Neuerliches „Hoppala“ bei Crypto.com: Nur wenige Wochen nach Bekanntwerden einer versehentlichen Überweisung in Millionenhöhe hat die Krypto-Börse erneut digitales Geld im Wert von rund 420 Millionen auf ein falsches Konto transferiert. Immerhin: Diesmal nahm die Geschichte für das Unternehmen ein glückliches Ende.
Crypto.com-Chef Kris Marszalek hatte am Sonntag via Twitter eingeräumt, dass sein Unternehmen das digitale Geld in Form von 320.000 Ethereum eigentlich an eines seiner „kalten“ Offline-Wallets senden wollte, stattdessen jedoch an eine „Whitelist“-Adresse geschickt hatte, die zu einem Unternehmenskonto bei der Krypto-Börse Gate.io gehört.
Nutzer entdeckte Fehler
Aufgefallen war der Fehler allerdings nicht Crypto.com, sondern einem Nutzer. Nachdem er die Transaktionen der Krypro-Börse untersucht hatte, stellte Conor Grogan fest, dass diese am 21. Oktober 320.000 Ethereum an Gate.io geschickt hatte - was etwa 80 Prozent der Ethereum-Bestände von Crypto.com entsprach.
Laut Marszalek ist es Crypto.com inzwischen gelungen, die übertragenen Vermögenswerte in ihrer „Gesamtheit“ wiederzuerlangen. Nutzer auf Twitter bestätigten laut einem Bericht von „The Verge“, dass Crypto.com seine Gelder etwa eine Woche später zurückerhielt und 285.000 Ethereum (rund 350 Millionen Euro) in eine Wallet transferierte und die verbleibenden 35.000 Ethereum (rund 43 Millionen Euro) in eine andere Wallet legte.
Frau erhielt versehentlich Millionen-Überweisung
Erst Anfang September war bekannt geworden, dass Crypto.com aufgrund eines Tippfehlers einer Frau in Australien versehentlich 10,5 Millionen statt lediglich 100 australische Dollar „zurückerstattet“ hatte. Der Fehler war sieben Monate lang unbemerkt geblieben. Vor Gericht versucht die Krypto-Börse nun, ihr Geld zurückzubekommen.

---+---

> **Arbeitsauftrag**: Ändern Sie den Text über die Fehlüberweisung bei Crypto.com von den Worten „Laut Marszalek ist“ bis einschließlich „andere Wallet legte.“, indem Sie „Wallet“ durch „Geldbörse“ ersetzen. Geben Sie diesen Teil anschließend in der geänderten Fassung wieder.

---+---

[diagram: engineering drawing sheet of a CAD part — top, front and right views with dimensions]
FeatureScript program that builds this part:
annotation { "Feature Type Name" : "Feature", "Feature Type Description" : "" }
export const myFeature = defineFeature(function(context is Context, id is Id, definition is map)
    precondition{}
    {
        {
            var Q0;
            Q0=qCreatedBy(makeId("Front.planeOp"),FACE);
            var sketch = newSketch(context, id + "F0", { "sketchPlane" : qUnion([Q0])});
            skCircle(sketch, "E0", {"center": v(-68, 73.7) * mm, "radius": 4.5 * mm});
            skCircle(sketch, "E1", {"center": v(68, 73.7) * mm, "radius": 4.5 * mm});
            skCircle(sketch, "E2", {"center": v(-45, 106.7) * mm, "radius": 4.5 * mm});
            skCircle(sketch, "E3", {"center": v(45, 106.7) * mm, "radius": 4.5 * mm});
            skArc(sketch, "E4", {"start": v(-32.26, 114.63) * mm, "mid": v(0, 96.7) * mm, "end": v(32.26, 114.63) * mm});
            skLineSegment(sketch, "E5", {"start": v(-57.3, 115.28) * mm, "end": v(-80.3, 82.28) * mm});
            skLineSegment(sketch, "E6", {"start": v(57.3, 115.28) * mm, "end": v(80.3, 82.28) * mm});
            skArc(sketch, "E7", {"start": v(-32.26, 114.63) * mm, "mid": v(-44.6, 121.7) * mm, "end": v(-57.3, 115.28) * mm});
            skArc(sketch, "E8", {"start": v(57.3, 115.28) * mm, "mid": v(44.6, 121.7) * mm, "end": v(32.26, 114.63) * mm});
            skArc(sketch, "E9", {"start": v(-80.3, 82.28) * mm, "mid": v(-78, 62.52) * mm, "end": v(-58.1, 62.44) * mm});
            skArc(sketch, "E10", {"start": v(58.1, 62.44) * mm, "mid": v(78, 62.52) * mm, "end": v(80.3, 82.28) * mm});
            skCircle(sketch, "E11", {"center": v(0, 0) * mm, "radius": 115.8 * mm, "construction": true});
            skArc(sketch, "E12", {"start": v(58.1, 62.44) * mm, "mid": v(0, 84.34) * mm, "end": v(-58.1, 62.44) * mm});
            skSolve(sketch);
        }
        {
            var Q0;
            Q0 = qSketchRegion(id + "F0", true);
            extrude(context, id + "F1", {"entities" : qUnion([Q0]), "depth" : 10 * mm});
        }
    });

---+---

> **Übungsergebnis**:
Laut Marszalek ist es Crypto.com inzwischen gelungen, die übertragenen Vermögenswerte in ihrer „Gesamtheit“ wiederzuerlangen. Nutzer auf Twitter bestätigten laut einem Bericht von „The Verge“, dass Crypto.com seine Gelder etwa eine Woche später zurückerhielt und 285.000 Ethereum (rund 350 Millionen Euro) in eine Geldbörse transferierte und die verbleibenden 35.000 Ethereum (rund 43 Millionen Euro) in eine andere Geldbörse legte.